Republicans appear to be proceeding as if they are in another world, blind to the realities of people literally at their doorsteps. “What has changed in terms of the way we should look at budgets is the interest by everyone on the affects of inequality,” Howard University economist Dr. William Spriggs told The Final Call.

“Increasingly it is becoming the international consensus among experts that inequality hurts economic growth. Even the IMF—the International Monetary Fund—which normally is viewed as being against people and simply for banks getting paid back. Well, even now the IMF is saying ‘No. You need to take care of those at the bottom because growth that is more equal is more sustainable and gets you a faster growth rate.’

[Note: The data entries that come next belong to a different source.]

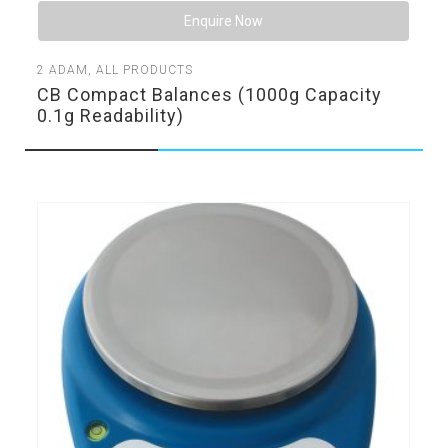
Enquire Now
2
ADAM
,
ALL PRODUCTS
CB Compact Balances (1000g Capacity
0.1g Readability)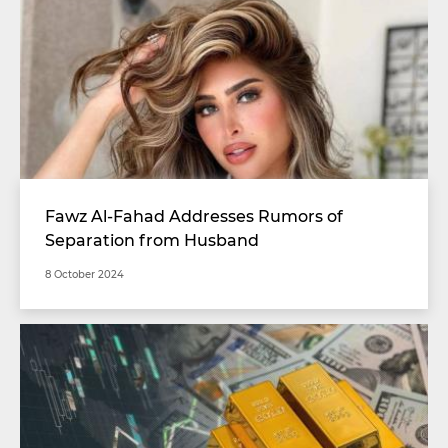
Fawz Al-Fahad Addresses Rumors of
Separation from Husband
8 October 2024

“So, what the Ryan budget does is ignore the new international consensus, even among the most conservative of international financial bodies, and says that in order to balance the budget, he is going to take huge cuts out of those programs that help to create equality,” said Dr. Spriggs.

These same austerity programs have produced violent reactions in Europe, even in prosperous France in recent days. “Well, we can’t do everything by simply having programs and writing op-ed (articles),” Dr. Spriggs said. “People do have to have some active role—now I’m not advocating violence. But they must be out demonstrating. They must be showing their frustration—I hope in a peaceful way—and then this November they get to show it in a democratic way, which is go out and vote out people who vote against their interest.

“We have seen enough of what is going on in the United States with the type of policies Paul Ryan is pursuing that only benefit the top 1 percent. None of that trickles down. Only a fool is left who believes after 30 years of evidence that making rich people richer is going to somehow help somebody in the middle,” Dr. Spriggs continued.

“You are going against logic and evidence. That can only be done if you are a fool. So, people should know now that you have to vote those people out. This is more important than the election for the president, because the continued stonewalling on behalf of the rich that is taking place is what is keeping our economy from having a faster and quicker growth rate. Everybody now knows that inequality is bad, that it hurts growth, and budgets need to make up for the level of inequality generated by past policies and by the way that we have rigged the market to favor those at the top.”

While for the last dozen years it has only been debated in the House with no chance of enactment—even when Democrats were in the majority—the Congressional Black Caucus alternative budget represents a different approach.

“Unlike the Republican budget, the CBC budget seeks to help working families and struggling Americans by reducing poverty and income inequality,” said Rep. Moore. “The CBC budget eliminates the sequester and reduces the national deficit in a responsible way. Our budget rejects the idea that our social safety net is a hammock and that tax breaks and tax loopholes for the wealthy take priority over protecting our vulnerable populations and bolstering key investments in our future.”

Despite its legislative futility, the CBC alternative has value, according to Dr. Spriggs. “It’s important to understand, when people say that the overall fiscal budget can’t be balanced in a responsible way. It’s important for people to see that there are real alternatives because the way that the (corporate-owned) press tends to cover this is that it’s all spinning, spinning, spinning, and ‘we’re gonna go bankrupt because we offer people health insurance, or because we offer people food assistance.’

“What the CBC budget does is let you know, that’s not true. You can look at their numbers and you can understand there are real choices.”

Budget “choices” to gut programs that benefit the needy are “choices,” not “necessities,” according to Dr. Spriggs. “This makes it bare, naked and clear to everybody. There are two alternatives. They’re not doing this out of necessity. So, when the Koch brothers get to continue to rake in their billions of dollars and other people cannot have health insurance. That’s your choice. That’s not the way the world has to work.”